Many teens don't know that you can overdose on nonprescription medications, because you can buy them at a pharmacy or the grocery store without a prescription. But they can be just as dangerous as street drugs when they are abused. Also, because medicines can be easy to get from home medicine cabinets, some kids share medicines with friends or sell them.
"Tell your teen that even prescription and over-the-counter drugs carry risks and side effects, and she doesn't know what the side effects will be for her because they're different for everyone," Pickhardt says.
7. Drinking can warp your brain.
Explain that 21 isn't just a random number. The reason the legal drinking age is 21 is because alcohol can cause long-term changes in your teen’s brain while it's still developing.

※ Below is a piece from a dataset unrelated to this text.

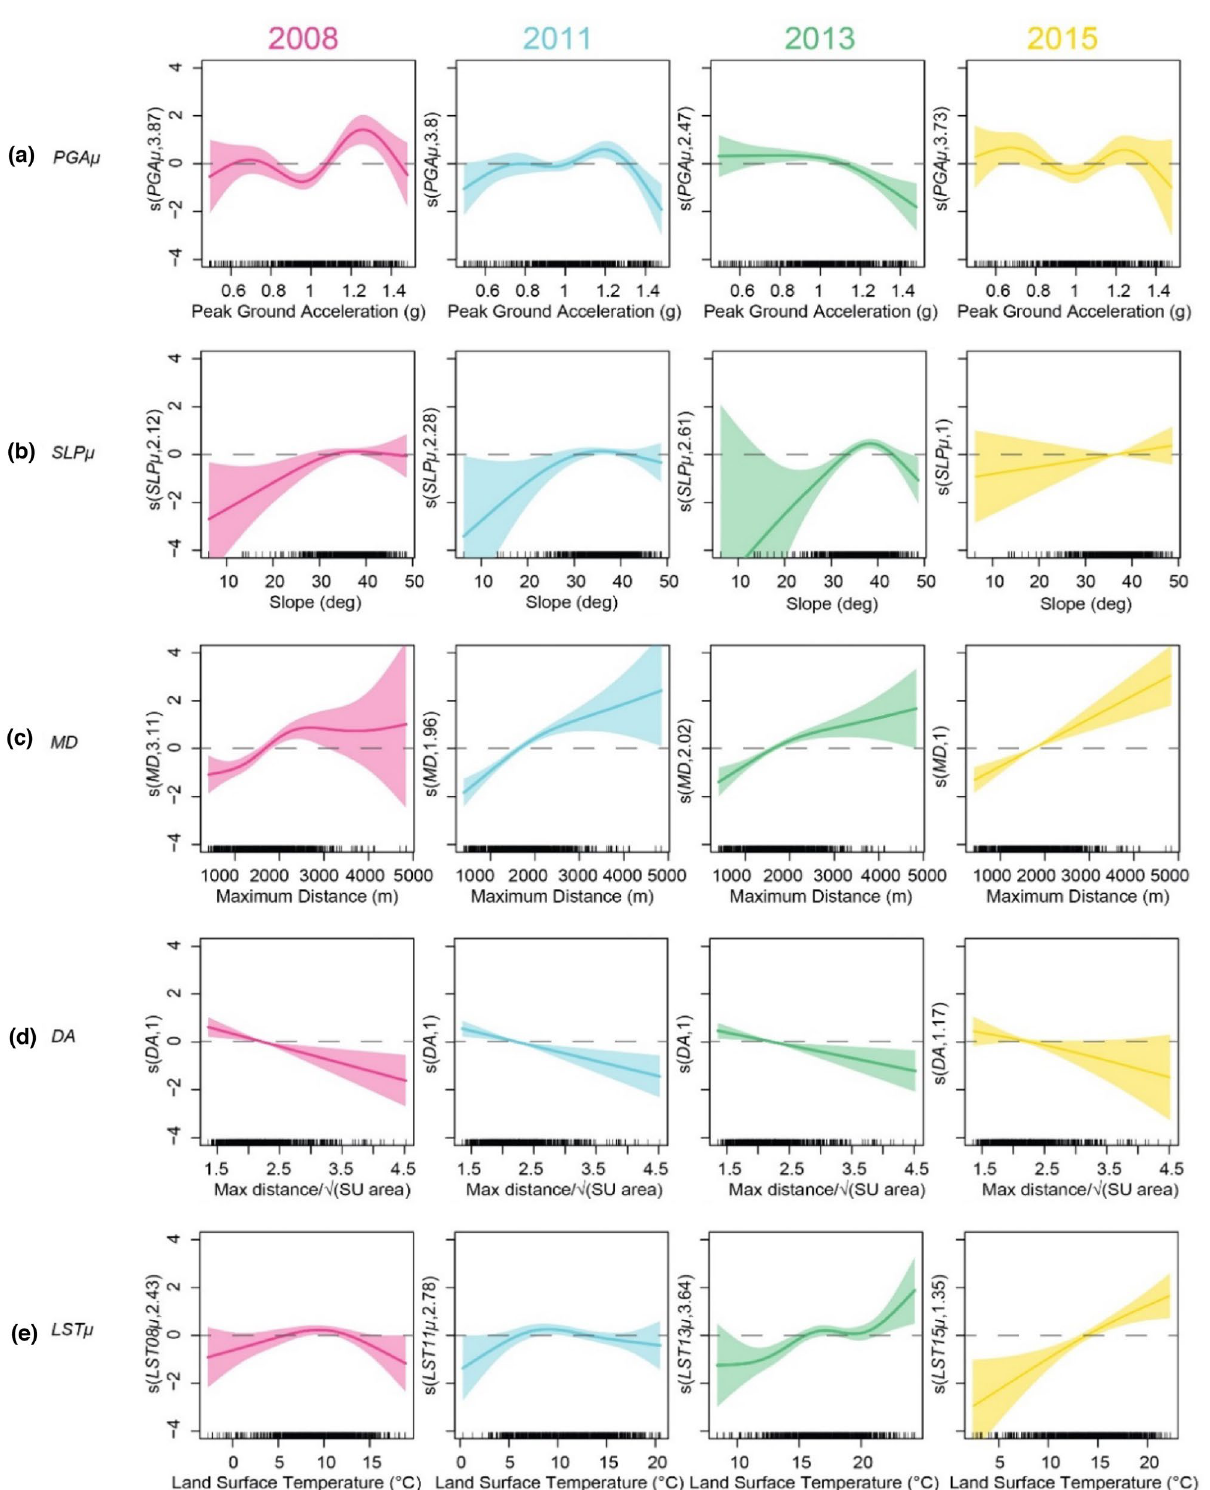
Figure 3. Variable effects of the model covariates over time. Effect of ( a ) mean peak ground acceleration, ( b ) mean slope, ( c ) maximum distance and ( d ) elongation of the SU, and ( e ) mean land surface temperature displayed as component smooth functions. The shaded areas are 95% confidence bands. The small vertical bars on the horizontal axes reflect the distribution of values across the SUs. The values in parentheses on the ordinates are the effective degrees of freedom, a proxy of the degree of non-linearity of the functions [software: R 3.6.3, https:// cloud.r- proje ct.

Teens who drink are also more likely to have unprotected sex and be assaulted or assault others sexually, get in car accidents and fights, and take dangerous dares.
8. Find your passion.
Urge your teen to become an expert in something they love. This will help satisfy their longing for excitement.
"He'll learn that he can get thrills from things like performing, being recognized, pushing the boundaries, and being creative -- not just from sex, drugs, or other risky behavior," Holmes says. Follow this up by making opportunities for him to try new things, Pickhardt says.
9. People mess up. Learn from your mistakes.
It may seem obvious, but teens need to be reassured that everyone makes mistakes and that they can use theirs as learning opportunities.
For example, Holmes says, a girl who regrets having had sex may think that since she has done it once, "What does it matter anymore? It's too late to change."
But she can set new limits to avoid making whatever she feels is a mistake twice. Tell your teen that learning from their mistakes will make them wiser.